The common cactus—compact, adaptable, and armed to the teeth—covers much of Texas’ dry rangeland, but recent scientific advances have produced more farm-friendly and potentially profitable varieties. Agricultural researchers in the Texas A&M University System have increased the size of a typical pad by 400 percent and eliminated the trademark needles. The result is a prickly pear ripe for commercial cultivation: smooth skinned, frost resistant, and low maintenance. “We now have varieties that are perfectly suited for the Rio Grande Valley,” says Peter Felker, the project leader of Texas A&M—Kingsville’s cactus and mesquite research program, “but what we need is a little money to develop a unified agricultural program.” Such a program would pay for marketing and promotion, educational extension services, and farmer adoption efforts.

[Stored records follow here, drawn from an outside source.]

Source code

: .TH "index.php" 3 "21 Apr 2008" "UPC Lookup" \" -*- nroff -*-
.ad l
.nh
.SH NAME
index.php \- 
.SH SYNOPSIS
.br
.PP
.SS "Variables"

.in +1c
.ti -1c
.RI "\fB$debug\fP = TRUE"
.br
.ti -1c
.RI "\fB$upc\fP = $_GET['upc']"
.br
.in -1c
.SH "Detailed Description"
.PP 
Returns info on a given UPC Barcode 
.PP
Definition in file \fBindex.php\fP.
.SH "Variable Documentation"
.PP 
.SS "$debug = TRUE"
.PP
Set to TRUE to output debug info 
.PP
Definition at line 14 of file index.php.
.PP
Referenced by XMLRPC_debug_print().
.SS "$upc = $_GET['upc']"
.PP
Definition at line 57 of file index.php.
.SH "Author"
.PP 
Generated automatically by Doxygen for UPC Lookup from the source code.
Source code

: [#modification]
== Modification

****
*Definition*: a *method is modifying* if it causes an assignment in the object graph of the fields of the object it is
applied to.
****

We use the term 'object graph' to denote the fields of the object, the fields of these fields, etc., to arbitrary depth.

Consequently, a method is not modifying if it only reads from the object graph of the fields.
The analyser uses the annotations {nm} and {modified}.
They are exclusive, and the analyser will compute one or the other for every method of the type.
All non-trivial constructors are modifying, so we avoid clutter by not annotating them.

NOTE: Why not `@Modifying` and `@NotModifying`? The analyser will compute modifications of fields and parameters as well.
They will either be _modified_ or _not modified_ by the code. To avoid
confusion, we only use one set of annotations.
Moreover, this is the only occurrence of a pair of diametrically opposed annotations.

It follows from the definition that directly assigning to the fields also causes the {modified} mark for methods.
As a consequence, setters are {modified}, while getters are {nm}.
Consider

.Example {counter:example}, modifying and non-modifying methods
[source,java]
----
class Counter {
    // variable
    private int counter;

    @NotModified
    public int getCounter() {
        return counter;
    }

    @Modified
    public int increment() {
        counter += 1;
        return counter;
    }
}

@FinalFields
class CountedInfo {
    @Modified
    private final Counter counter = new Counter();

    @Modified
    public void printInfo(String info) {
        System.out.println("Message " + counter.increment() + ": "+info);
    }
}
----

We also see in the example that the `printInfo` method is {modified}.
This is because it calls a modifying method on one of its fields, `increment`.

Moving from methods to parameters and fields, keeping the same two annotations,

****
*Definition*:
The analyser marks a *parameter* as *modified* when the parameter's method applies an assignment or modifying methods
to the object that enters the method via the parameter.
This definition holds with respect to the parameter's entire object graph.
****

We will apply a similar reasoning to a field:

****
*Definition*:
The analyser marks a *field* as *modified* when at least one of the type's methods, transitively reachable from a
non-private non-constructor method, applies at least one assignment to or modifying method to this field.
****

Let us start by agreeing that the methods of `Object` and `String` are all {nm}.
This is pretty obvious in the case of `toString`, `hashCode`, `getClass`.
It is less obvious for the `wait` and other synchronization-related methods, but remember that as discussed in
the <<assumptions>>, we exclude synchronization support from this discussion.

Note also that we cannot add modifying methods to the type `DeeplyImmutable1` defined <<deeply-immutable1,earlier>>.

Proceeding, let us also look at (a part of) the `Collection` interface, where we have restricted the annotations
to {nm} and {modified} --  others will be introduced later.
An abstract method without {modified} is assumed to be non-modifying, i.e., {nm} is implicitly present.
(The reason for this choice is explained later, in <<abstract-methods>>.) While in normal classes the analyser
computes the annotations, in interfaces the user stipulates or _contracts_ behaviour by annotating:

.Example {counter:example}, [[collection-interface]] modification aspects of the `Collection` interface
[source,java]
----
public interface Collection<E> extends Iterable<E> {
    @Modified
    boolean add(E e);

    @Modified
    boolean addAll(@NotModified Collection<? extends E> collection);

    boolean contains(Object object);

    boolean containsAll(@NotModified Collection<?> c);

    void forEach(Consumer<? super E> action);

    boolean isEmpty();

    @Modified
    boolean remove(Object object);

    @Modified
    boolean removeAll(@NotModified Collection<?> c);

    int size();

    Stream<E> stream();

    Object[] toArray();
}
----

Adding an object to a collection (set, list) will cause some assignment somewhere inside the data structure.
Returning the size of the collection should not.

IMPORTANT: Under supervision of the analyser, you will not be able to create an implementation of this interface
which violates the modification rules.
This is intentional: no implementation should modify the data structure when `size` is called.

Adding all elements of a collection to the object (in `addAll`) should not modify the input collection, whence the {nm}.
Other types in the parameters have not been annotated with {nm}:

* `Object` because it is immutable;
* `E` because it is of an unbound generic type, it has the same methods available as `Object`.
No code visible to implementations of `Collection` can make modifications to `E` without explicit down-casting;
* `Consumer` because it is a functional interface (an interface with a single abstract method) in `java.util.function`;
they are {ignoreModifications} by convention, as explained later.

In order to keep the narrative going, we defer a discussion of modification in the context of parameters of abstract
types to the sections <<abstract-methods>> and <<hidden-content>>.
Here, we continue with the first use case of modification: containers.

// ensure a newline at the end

But cacti cash is nowhere in sight. In October 1997 a $40,000 federal research and development grant dried up, one of the many cuts in the U.S. Department of Agriculture’s budget. That same month the Texas Higher Education Coordinating Board denied grants for cactus for the third consecutive time. Like many other smaller crops, explains retired U.S. congressman Kika de la Garza, who spent his boyhood in Mission cutting cactus, the cactus contingent lacks both the political clout and the market base to compete for attention with larger exportables such as corn, wheat, and cotton.
Despite the financial drought, the PACD vows to continue its global dialogue and grassroots efforts. At its annual conference in September, the group discussed ways to build demand for the bright-red cactus pear (now puréed for commercial margarita mixes) and green nopalito (a vegetablelike pad commonly used in Mexican cooking). Chefs Jay McCarthy of San Antonio and Miguel Ravago of Austin praised the cactus’s culinary versatility. Representatives from the U.N.’s Food and Agriculture Organization spoke glowingly of cactus programs in twenty countries, including India, Haiti, and Brazil. “It’s the perfect crop for someone with arid land and no irrigation,” says de la Garza, who sees not only the plant’s promise but also the rocky road ahead. “Cactus needs a godfather. It needs a sponsor. Right now, we just don’t have the resources.”